▶ _DESCRIPTION OF THE TASK_:
Return each entry word for word. Leave the images out.

Saved data entries
________
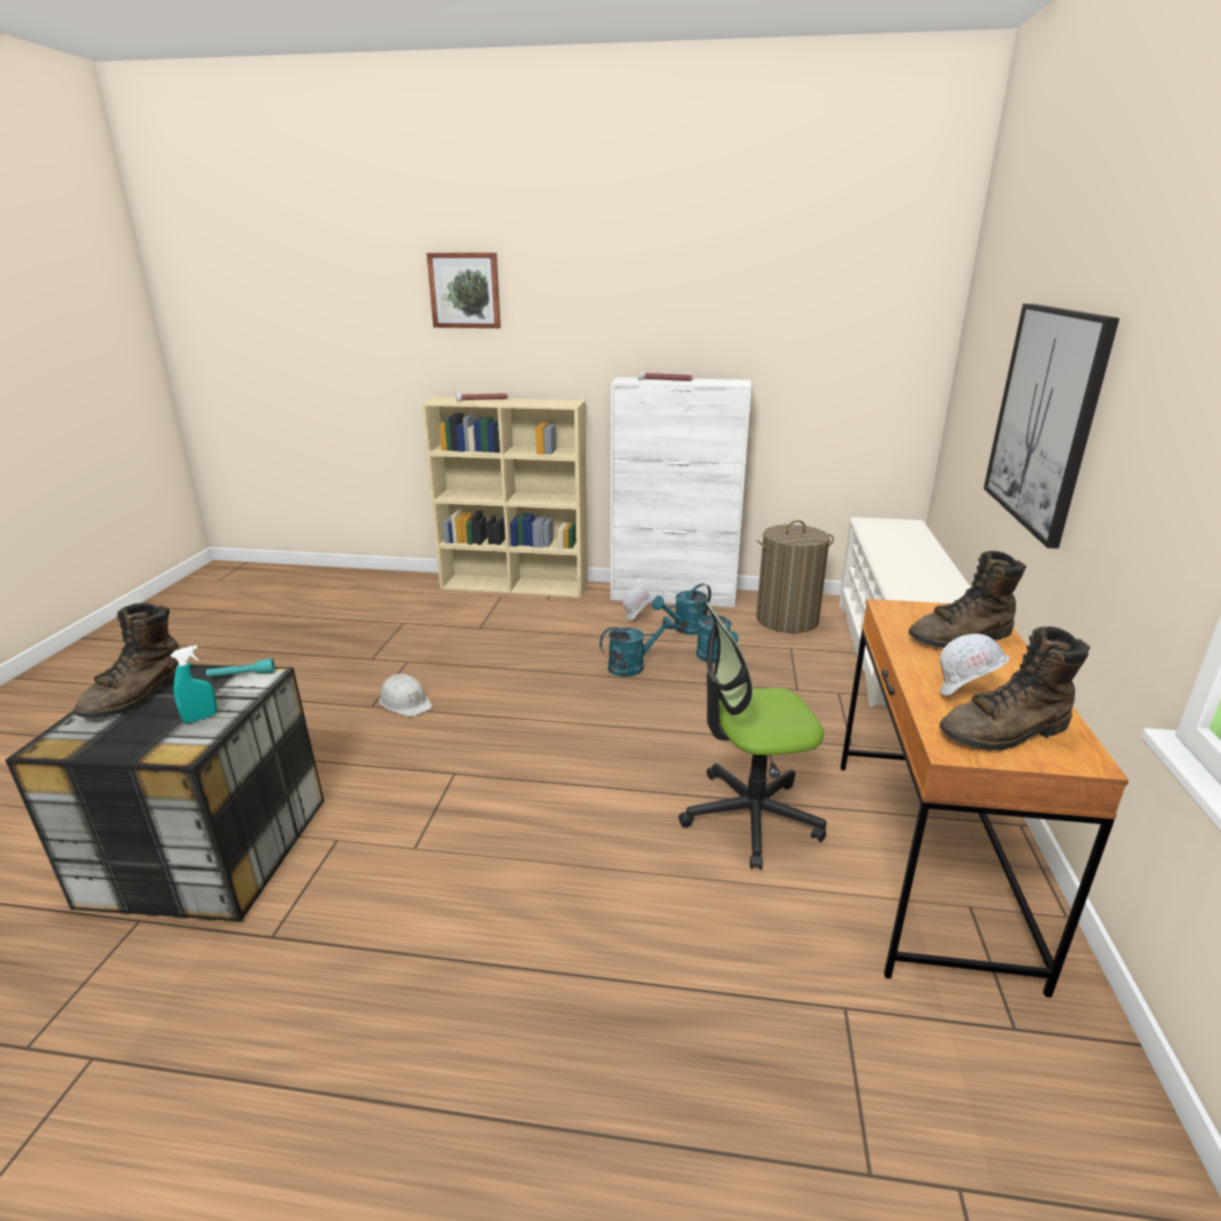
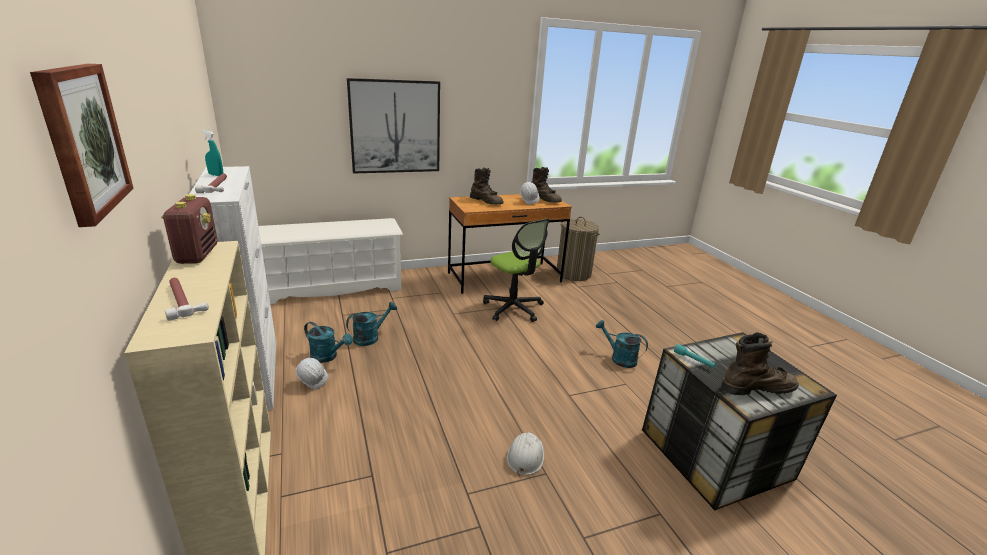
camera: 120 degrees left, 0 degrees up
(200, 718) = (729, 351): turquoise spray bottle -> turquoise spray bottle (216, 175)
(556, 402) = (197, 255): none -> radio
(632, 666) = (400, 366): turquoise watering can -> turquoise watering can (619, 358)
(787, 620) = (295, 320): laundry basket -> laundry basket (573, 273)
________
▶ _RESULT_:
camera: 120 degrees left, 0 degrees up
(200, 718) = (729, 351): turquoise spray bottle -> turquoise spray bottle (216, 175)
(556, 402) = (197, 255): none -> radio
(632, 666) = (400, 366): turquoise watering can -> turquoise watering can (619, 358)
(787, 620) = (295, 320): laundry basket -> laundry basket (573, 273)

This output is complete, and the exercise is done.